During the workshop client’s representatives and engineers agreed on the most important items from the list of priorities for the upcoming quarter and selected those that team will be working on. During the next step, teams planned their work in more details using popular techniques like event storming or user story mapping. As a result of this exercise, the teams had a rough idea of how much time would be needed to achieve their goals. They also identified potential impediments and dependencies with other teams.

After this part all teams came together again and synchronized their plans. At the end of the entire session, the team and stakeholders spent an hour on thinking how next quarter planning might be improved so it would be more informative, efficient, productive and engaging for all participants.


Product differentiator

The client asked us to restrict some operations for a certain group of customers. Similar requests repeated ones or twice again.

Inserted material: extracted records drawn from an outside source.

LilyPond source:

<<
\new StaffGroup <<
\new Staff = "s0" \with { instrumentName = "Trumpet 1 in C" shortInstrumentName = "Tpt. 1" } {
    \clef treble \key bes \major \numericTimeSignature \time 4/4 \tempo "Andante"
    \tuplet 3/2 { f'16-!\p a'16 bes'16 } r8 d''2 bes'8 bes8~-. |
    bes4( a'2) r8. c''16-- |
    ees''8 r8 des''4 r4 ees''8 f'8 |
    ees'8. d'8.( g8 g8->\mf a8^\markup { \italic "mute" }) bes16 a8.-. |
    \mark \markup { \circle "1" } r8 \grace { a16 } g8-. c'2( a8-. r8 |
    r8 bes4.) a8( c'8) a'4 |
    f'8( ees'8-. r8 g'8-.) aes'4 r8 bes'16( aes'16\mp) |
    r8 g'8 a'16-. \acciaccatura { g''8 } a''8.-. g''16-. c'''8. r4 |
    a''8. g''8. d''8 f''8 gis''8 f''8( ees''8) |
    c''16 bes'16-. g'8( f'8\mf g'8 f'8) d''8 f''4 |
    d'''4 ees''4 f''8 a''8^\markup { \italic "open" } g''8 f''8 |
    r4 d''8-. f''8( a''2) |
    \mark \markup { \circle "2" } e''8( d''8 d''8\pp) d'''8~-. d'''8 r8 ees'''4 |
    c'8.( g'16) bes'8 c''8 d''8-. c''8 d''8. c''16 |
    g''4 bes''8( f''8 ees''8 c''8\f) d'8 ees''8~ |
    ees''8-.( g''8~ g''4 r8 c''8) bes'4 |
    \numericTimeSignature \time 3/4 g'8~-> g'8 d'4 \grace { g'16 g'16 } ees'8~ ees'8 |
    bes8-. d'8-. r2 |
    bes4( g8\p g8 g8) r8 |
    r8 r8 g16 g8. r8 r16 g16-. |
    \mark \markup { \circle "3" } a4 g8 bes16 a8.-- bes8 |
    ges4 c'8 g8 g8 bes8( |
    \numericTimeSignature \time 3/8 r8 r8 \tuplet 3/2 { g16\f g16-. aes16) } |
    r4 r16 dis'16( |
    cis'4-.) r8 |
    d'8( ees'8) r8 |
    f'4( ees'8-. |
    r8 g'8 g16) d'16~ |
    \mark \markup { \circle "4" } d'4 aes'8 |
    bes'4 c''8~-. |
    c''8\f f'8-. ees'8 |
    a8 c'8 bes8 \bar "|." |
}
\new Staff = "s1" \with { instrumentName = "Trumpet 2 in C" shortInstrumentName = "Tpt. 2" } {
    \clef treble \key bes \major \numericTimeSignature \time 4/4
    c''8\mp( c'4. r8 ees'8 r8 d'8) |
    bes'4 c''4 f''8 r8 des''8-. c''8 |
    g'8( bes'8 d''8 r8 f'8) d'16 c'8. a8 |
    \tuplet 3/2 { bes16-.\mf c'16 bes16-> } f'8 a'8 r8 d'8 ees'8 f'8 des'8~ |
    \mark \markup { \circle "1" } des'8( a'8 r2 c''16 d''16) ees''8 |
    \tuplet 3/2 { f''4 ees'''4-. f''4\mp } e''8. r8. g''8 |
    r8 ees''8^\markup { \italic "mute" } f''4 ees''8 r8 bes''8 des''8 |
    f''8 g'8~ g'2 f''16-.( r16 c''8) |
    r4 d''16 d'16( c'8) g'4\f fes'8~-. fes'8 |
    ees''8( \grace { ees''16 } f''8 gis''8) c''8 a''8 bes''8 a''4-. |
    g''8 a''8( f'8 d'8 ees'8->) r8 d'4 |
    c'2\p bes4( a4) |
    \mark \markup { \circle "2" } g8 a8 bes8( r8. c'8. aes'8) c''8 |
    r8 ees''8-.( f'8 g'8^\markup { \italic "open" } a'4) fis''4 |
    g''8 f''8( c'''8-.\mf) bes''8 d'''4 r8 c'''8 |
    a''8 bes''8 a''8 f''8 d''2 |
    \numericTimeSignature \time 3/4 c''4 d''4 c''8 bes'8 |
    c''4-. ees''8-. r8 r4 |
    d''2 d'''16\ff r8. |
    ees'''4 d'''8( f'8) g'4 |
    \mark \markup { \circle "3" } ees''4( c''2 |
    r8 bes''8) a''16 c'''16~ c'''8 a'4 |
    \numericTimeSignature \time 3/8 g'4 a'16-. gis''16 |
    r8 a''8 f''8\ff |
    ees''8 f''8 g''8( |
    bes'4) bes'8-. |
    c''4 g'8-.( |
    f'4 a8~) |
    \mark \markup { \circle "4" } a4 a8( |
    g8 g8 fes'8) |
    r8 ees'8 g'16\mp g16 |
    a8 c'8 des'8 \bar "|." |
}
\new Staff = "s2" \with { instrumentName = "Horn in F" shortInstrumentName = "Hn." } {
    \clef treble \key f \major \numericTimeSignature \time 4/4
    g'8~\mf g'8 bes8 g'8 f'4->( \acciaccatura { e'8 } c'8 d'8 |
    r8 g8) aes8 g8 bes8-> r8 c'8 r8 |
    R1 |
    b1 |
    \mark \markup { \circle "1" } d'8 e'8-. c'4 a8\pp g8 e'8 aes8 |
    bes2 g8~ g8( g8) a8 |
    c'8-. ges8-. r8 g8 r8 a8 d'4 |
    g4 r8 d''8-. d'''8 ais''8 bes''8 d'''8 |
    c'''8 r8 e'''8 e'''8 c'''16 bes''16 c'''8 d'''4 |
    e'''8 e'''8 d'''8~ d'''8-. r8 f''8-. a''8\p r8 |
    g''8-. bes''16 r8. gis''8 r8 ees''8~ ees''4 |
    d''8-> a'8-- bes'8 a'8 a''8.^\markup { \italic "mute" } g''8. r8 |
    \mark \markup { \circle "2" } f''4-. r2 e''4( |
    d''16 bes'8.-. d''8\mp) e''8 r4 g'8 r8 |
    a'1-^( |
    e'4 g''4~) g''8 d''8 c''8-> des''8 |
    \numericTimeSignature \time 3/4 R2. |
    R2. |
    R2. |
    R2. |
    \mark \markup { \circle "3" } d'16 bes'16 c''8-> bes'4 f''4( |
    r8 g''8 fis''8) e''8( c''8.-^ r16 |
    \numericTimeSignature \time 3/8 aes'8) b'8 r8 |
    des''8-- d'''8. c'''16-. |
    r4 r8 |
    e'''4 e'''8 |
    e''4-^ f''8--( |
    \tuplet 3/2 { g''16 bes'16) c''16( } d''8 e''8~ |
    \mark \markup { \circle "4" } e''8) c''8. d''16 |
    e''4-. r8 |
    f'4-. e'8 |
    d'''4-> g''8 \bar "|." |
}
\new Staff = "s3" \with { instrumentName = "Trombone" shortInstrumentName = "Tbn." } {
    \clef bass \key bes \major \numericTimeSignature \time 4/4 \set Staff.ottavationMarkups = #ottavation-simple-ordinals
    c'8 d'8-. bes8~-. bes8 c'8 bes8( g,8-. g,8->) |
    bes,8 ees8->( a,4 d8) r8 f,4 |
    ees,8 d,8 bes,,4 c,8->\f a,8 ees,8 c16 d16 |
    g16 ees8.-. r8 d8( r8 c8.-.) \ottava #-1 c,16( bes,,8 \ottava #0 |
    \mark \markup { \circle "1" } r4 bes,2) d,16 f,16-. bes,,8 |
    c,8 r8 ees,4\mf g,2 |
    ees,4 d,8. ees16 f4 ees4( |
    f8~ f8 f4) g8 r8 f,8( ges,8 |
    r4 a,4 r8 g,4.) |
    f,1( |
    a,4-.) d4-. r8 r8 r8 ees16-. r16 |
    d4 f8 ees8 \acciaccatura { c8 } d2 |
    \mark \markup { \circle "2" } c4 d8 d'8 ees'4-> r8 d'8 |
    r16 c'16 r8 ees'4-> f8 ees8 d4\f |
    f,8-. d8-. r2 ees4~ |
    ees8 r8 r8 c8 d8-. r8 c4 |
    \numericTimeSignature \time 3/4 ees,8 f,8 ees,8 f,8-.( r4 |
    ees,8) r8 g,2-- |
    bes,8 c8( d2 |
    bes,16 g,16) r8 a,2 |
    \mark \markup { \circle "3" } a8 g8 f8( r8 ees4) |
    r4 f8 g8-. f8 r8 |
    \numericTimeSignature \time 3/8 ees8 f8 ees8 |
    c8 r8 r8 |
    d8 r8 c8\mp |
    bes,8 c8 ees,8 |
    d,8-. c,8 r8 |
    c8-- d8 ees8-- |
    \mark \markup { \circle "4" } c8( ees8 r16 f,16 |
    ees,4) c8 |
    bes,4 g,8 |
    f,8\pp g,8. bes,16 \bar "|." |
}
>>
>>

We analyzed our backlog to see if there are any other similar requests waiting in a queue. Based on that analysis we asked our PO additional questions about the nature of the problem and proposed to create a solution to restrict specific operations to multiple customer segments. We prepared a matrix of different combinations of restrictions for different groups of users on the account and user level. When the feature was validated with end-users it turned out it became a good product differentiator on the market.


Microservices implementation

Our goal was to implement microservices in a way that guarantees data consistency in the complex financial domain. We wanted all of them to work independently with a good amount of data redundancy so that failure in one place was not visible to the end-user.

We knew that it’s absolutely crucial to establish guidelines for cross-cutting concerns such as – monitoring, configuration, contract validation etc. We run multiple sessions across developers to make sure everyone is on the same page. Technologically, we chose Spring Boot + Spring Cloud powered by HashiCorp and AWS tools.

Continuous delivery

Apart from a business change that needed to happen, we knew that continuous delivery to be effective in the microservices world has to be scalable and reliable.

We knew that our Jenkins instance will be modified by different teams. That’s why we selected Groovy DSL powered by our own Groovy component library to deliver code as a solution to that problem. Thanks to that we are able to setup Jenkins instances together with all jobs and pipelines under 5 minutes.


We wanted to have infrastructure that will be used over decades as a means to transition legacy, corporate business into the cloud. We leveraged the scalability of Kubernetes and created a separate small team of DevOps and Developers. Their sole goal was to deliver infrastructure as a code.

We knew that we will host multiple different projects so ease of change, transparency and auditability are key drivers. We used AWS, Terraform, Chief and multiple open-source tools
to deliver on that promise.

Standalone R&D team

Pragmatic Coder’s team was acting as an almost standalone R&D branch, holding great control over most of the technical and architectural aspects of these systems.

Products we were working on were the first cloud-based, fully distributed (microservices) products ever made by the customer, so somewhere along the road the Pragmatic Coder’s dedicated software development team adjusted from simply developing standalone product to setting up a set of tools and practices that were later scaled up and reused by other parts of the customer’s company.